** Record extracts follows **
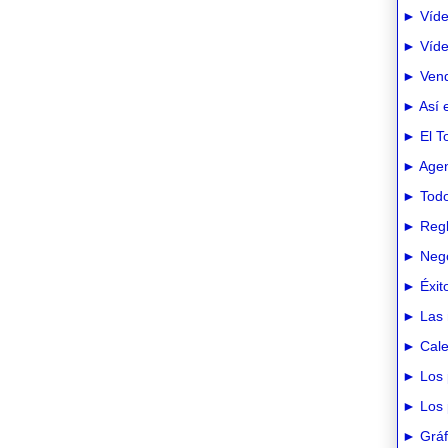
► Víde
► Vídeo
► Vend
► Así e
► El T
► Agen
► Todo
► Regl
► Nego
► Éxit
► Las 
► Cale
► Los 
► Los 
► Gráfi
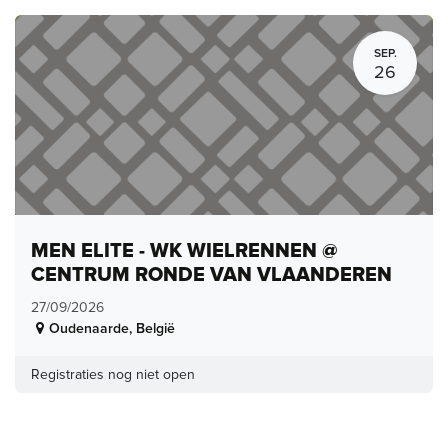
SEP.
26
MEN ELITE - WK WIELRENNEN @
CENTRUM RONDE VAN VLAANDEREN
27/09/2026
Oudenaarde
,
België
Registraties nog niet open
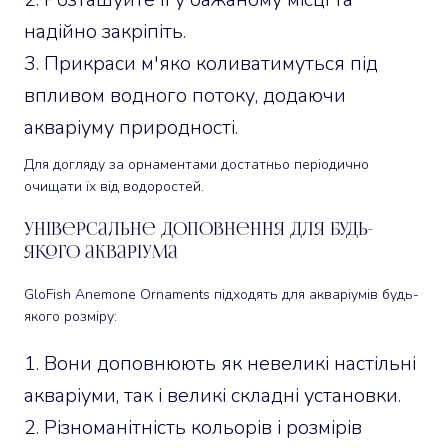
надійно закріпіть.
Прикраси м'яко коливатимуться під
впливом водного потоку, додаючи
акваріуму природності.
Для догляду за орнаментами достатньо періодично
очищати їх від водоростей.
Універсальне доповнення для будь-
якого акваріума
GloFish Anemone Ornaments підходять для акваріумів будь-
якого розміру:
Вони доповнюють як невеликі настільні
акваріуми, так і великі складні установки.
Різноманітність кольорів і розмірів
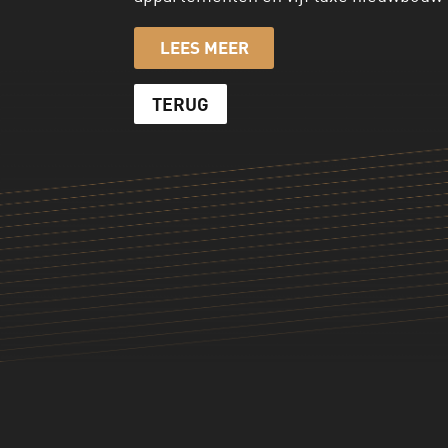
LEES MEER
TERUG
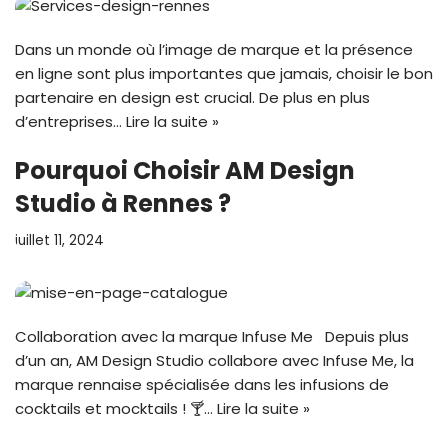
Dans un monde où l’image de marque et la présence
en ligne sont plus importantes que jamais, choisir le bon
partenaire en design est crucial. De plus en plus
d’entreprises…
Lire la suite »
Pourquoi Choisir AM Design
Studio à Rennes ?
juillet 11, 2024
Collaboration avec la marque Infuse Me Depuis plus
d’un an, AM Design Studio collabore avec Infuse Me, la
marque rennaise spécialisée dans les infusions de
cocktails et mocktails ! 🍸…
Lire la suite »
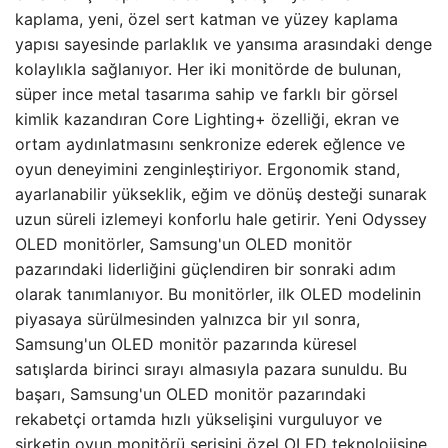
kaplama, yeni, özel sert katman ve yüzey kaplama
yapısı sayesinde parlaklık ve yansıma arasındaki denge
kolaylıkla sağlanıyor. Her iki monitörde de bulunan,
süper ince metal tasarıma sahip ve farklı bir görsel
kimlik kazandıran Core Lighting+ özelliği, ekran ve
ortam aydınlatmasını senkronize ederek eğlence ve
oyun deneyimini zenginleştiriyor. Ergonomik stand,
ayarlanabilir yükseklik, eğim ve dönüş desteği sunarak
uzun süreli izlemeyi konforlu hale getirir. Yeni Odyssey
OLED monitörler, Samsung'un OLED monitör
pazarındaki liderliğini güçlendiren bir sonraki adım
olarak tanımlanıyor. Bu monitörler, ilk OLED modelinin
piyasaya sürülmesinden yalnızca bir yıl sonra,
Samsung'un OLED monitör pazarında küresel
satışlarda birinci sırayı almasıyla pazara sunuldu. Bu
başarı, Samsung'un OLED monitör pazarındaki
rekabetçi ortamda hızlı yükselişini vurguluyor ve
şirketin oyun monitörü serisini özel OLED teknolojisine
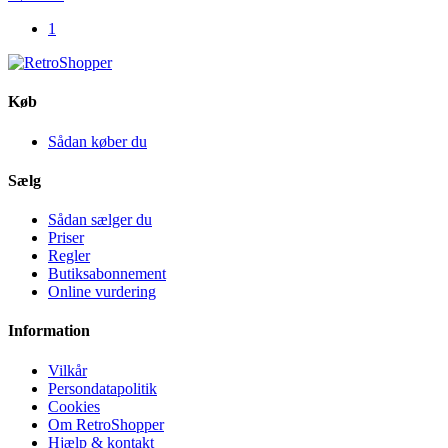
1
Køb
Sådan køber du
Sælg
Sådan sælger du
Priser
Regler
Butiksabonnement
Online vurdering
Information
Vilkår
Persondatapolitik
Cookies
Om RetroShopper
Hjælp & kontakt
** End of Record extracts **
** Record extracts follows **
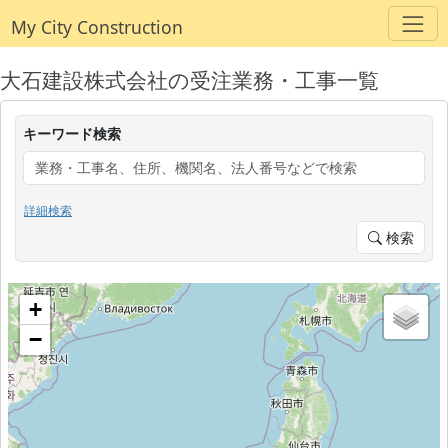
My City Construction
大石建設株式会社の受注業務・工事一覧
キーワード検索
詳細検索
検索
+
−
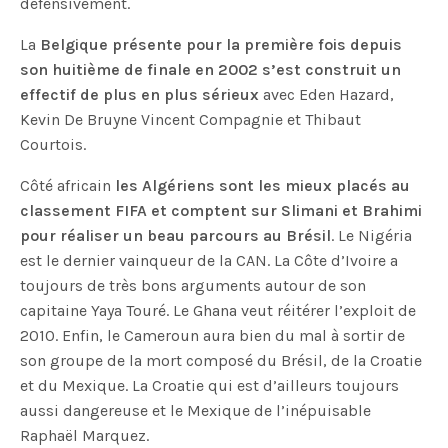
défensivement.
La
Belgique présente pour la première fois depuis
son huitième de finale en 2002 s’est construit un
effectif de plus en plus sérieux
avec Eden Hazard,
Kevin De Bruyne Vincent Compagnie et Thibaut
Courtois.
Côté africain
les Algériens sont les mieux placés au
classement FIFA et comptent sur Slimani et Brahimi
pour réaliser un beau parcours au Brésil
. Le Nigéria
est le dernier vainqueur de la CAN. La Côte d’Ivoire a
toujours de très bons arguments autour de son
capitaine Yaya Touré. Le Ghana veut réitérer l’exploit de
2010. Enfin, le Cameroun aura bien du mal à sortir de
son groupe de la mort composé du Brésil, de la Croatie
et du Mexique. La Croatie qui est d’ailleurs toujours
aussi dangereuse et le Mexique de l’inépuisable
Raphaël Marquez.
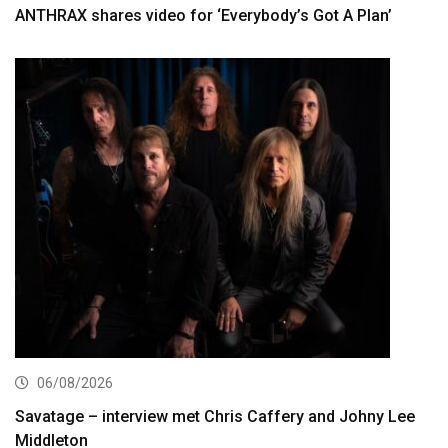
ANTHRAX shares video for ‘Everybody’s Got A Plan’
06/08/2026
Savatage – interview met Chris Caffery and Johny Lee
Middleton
** End of Record extracts **
If a line in the listing holds the word "Croatie", list that line.

◆ **Output for this exercise**:
son groupe de la mort composé du Brésil, de la Croatie
et du Mexique. La Croatie qui est d’ailleurs toujours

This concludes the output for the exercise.